Accarezzare un cavallo, prendersi cura di lui, alimentarlo e cavalcarlo sono azioni che generano un profondo stato di benessere psicofisico e rendono felici adulti e bambini. In questo articolo vi parliamo dei benefici della riabilitazione equestre e di una delle sue discipline, l’ippoterapia.
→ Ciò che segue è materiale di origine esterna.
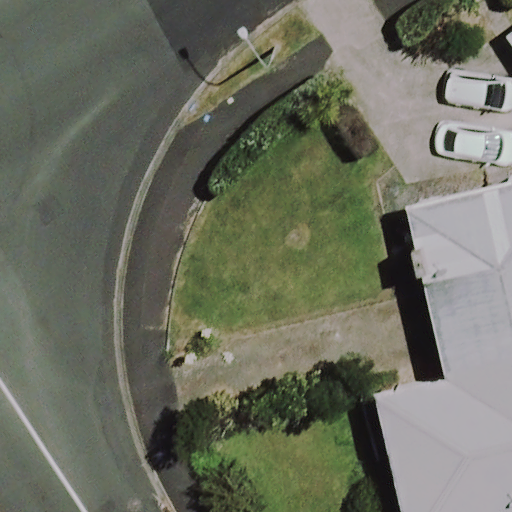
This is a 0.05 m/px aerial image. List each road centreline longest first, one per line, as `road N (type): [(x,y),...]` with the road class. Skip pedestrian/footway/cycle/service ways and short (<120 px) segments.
road 1 (residential): [(79,511),(0,386)]
road 2 (residential): [(105,0),(0,62)]
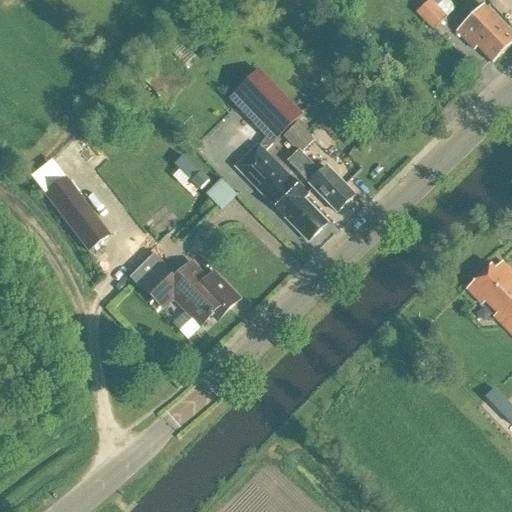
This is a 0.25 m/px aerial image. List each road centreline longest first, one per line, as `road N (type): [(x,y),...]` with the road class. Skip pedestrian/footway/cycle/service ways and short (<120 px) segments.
road 1 (tertiary): [(67,511),(511,86)]
road 2 (track): [(119,463),(69,290),(45,247),(0,205)]
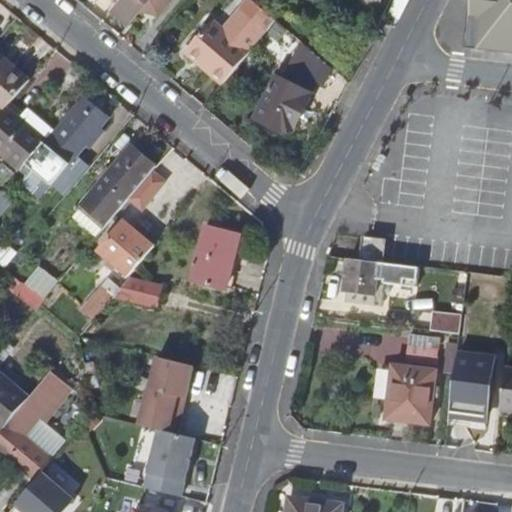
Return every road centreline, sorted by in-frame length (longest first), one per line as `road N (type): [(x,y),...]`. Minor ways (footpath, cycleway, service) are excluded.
road 1 (residential): [(311,227),(38,0)]
road 2 (residential): [(251,448),(511,480)]
road 3 (residential): [(311,227),(251,448)]
road 4 (residential): [(400,50),(311,227)]
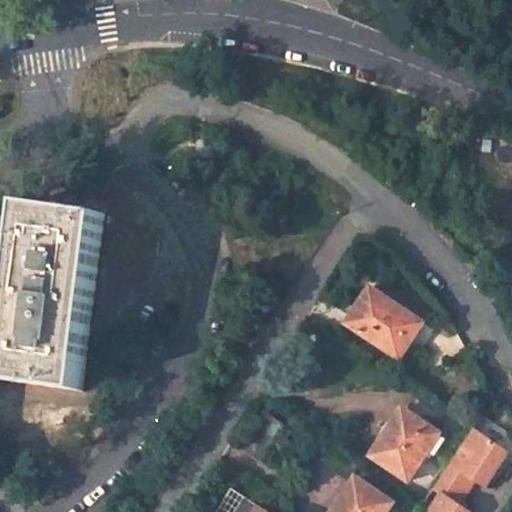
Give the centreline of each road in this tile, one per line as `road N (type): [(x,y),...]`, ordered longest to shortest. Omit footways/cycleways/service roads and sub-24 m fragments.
road 1 (unclassified): [(36,34),(139,17),(242,16),(354,43),(511,108)]
road 2 (unclassified): [(121,158),(177,200),(208,264),(206,305),(189,350),(99,477),(47,511)]
road 3 (residential): [(377,195),(170,511)]
road 4 (unclassified): [(121,158),(145,116),(166,100),(196,96),(308,143),(377,195)]
road 5 (unclassified): [(377,195),(446,261),(511,349)]
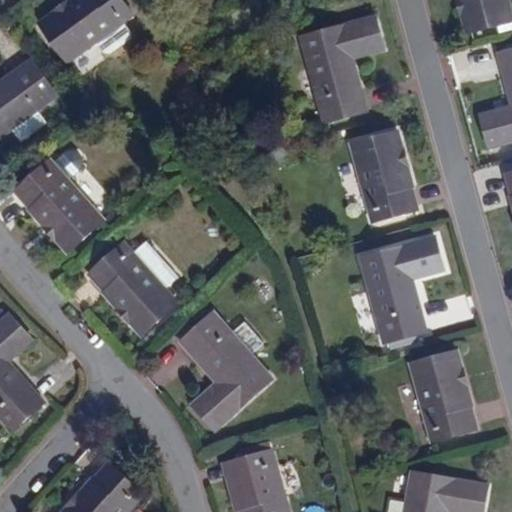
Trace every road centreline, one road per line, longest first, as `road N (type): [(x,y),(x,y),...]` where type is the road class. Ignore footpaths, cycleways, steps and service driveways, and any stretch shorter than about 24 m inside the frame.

I benefici dell’ippoterapia

Il rapporto millenario che l’uomo ha stabilito con il cavallo per facilitare il lavoro dei campi, la caccia, gli spostamenti e le attività belliche, con il tempo ha assunto finalità diversificate: ludiche, sportive e terapeutiche.

Il cavallo, dapprima percepito come strumento di sussistenza e simbolo di ricchezza, diviene compagno, amico e facilitatore terapeutico.

Le proprietà benefiche del rapporto con questo animale sono applicate formalmente in ambito medico a partire dal secolo scorso, ma la storia e la letteratura sono piene di riferimenti ai benefici dell’andare a cavallo.

Secondo quanto riportato dai testi sull’ippoterapia, la prima fonte è Ippocrate, che, già nel V-IV secolo A.C, esortava a fare cavalcate per  risolvere l'insonnia e altri problemi del corpo e della mente.

I benefici del rapporto con il cavallo sono stati progressivamente studiati dalla medicina moderna fino ad arrivare alla creazione di una disciplina specializzata e alla formazione di professionisti in materia.

 

In che consiste l’ippoterapia?

Il termine “ippoterapia” si usa comunemente per riferirsi ad un tipo di pet therapy che coinvolge tutte le forme di relazione uomo-cavallo a scopo terapeutico. Ma occorre fare una distinzione per comprendere la complessità di questa coterapia.

L’ippoterapia, infatti, è soltanto una delle discipline - o fasi - che compongono le attività terapeutiche complementari della riabilitazione equestre, indicata per persone affette da patologie e disabilità di diverso tipo (come paralisi cerebrale infantile, autismo, sindrome di Down, anoressia).    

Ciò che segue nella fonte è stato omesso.